Department of Chemistry and Biochemistry, Graduate School of Engineering, Center for Molecular Systems (CMS), Kyushu University, 744 Moto-oka Nishi-ku, Fukuoka 819-0395 (Japan).
Angew Chem Int Ed Engl. 2015 Jan 26;54(5):1532-6. doi: 10.1002/anie.201410184. Epub 2014 Dec 5.

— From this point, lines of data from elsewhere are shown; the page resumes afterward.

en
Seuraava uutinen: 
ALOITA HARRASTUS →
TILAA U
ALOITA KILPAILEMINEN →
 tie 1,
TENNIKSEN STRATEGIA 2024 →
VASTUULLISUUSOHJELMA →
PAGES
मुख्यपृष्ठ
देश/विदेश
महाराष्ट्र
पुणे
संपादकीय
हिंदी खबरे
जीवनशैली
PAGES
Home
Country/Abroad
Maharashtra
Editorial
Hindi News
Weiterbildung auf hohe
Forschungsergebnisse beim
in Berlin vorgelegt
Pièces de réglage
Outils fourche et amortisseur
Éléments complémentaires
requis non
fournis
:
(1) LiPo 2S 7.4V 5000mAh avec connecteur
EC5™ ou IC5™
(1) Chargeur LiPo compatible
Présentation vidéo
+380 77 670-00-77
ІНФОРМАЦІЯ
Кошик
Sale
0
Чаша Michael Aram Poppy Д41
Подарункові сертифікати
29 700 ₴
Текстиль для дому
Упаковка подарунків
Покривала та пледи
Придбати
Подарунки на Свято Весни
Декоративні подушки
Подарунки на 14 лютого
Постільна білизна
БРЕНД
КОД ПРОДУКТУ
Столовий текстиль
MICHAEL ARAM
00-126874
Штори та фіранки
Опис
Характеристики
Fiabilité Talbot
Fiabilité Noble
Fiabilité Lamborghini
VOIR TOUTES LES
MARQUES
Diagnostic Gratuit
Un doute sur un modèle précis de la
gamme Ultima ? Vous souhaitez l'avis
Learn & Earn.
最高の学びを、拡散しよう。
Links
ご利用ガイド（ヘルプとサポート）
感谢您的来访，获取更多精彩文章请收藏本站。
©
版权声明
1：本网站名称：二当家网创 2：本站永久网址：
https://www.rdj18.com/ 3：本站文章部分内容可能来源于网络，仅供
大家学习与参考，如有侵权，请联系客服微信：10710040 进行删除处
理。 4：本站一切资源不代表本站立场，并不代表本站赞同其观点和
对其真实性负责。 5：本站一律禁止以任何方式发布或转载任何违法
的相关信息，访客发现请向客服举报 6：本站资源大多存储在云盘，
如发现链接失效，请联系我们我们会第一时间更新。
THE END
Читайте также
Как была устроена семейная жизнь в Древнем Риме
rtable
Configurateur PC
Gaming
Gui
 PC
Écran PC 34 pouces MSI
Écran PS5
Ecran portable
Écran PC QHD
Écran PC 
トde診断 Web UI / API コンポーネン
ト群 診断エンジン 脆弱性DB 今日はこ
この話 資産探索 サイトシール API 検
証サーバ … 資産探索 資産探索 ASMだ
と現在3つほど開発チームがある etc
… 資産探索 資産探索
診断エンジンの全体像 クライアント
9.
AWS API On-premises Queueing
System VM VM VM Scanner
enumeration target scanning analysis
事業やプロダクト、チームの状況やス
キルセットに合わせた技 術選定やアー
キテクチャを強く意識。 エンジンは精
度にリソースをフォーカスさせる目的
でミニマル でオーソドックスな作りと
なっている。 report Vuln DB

Ionic crystals (ICs) of the azobenzene derivatives show photoinduced IC-ionic liquid (IL) phase transition (photoliquefaction) upon UV-irradiation, and the resulting cis-azobenzene ILs are reversibly photocrystallized by illumination with visible light. The photoliquefaction of ICs is accompanied by a significant increase in ionic conductivity at ambient temperature. The photoliquefaction also brings the azobenzene ICs further significance as photon energy storage materials. The cis-IL shows thermally induced crystallization to the trans-IC phase. This transition is accompanied by exothermic peaks with a total ΔH of 97.1 kJ mol(-1) , which is almost double the conformational energy stored in cis-azobenzene chromophores. Thus, the integration of photoresponsive ILs and self-assembly pushes the limit of solar thermal batteries.
偶氮苯衍生物的离子晶体(ICs)在紫外光照射下表现出光致 IC-离子液体(IL)相转变(光致液化),所得顺式偶氮苯 IL 可通过可见光照射可逆地光晶化。ICs 的光致液化伴随着环境温度下离子电导率的显著增加。光致液化还使偶氮苯 IC 进一步成为光子能量存储材料。顺式 IL 表现出热诱导结晶为反式 IC 相。这种转变伴随着放热峰,总焓变为 97.1 kJ/mol(-1),几乎是顺式偶氮苯发色团中储存的构象能的两倍。因此,光响应 ILs 和自组装的结合推动了太阳能热电池的极限。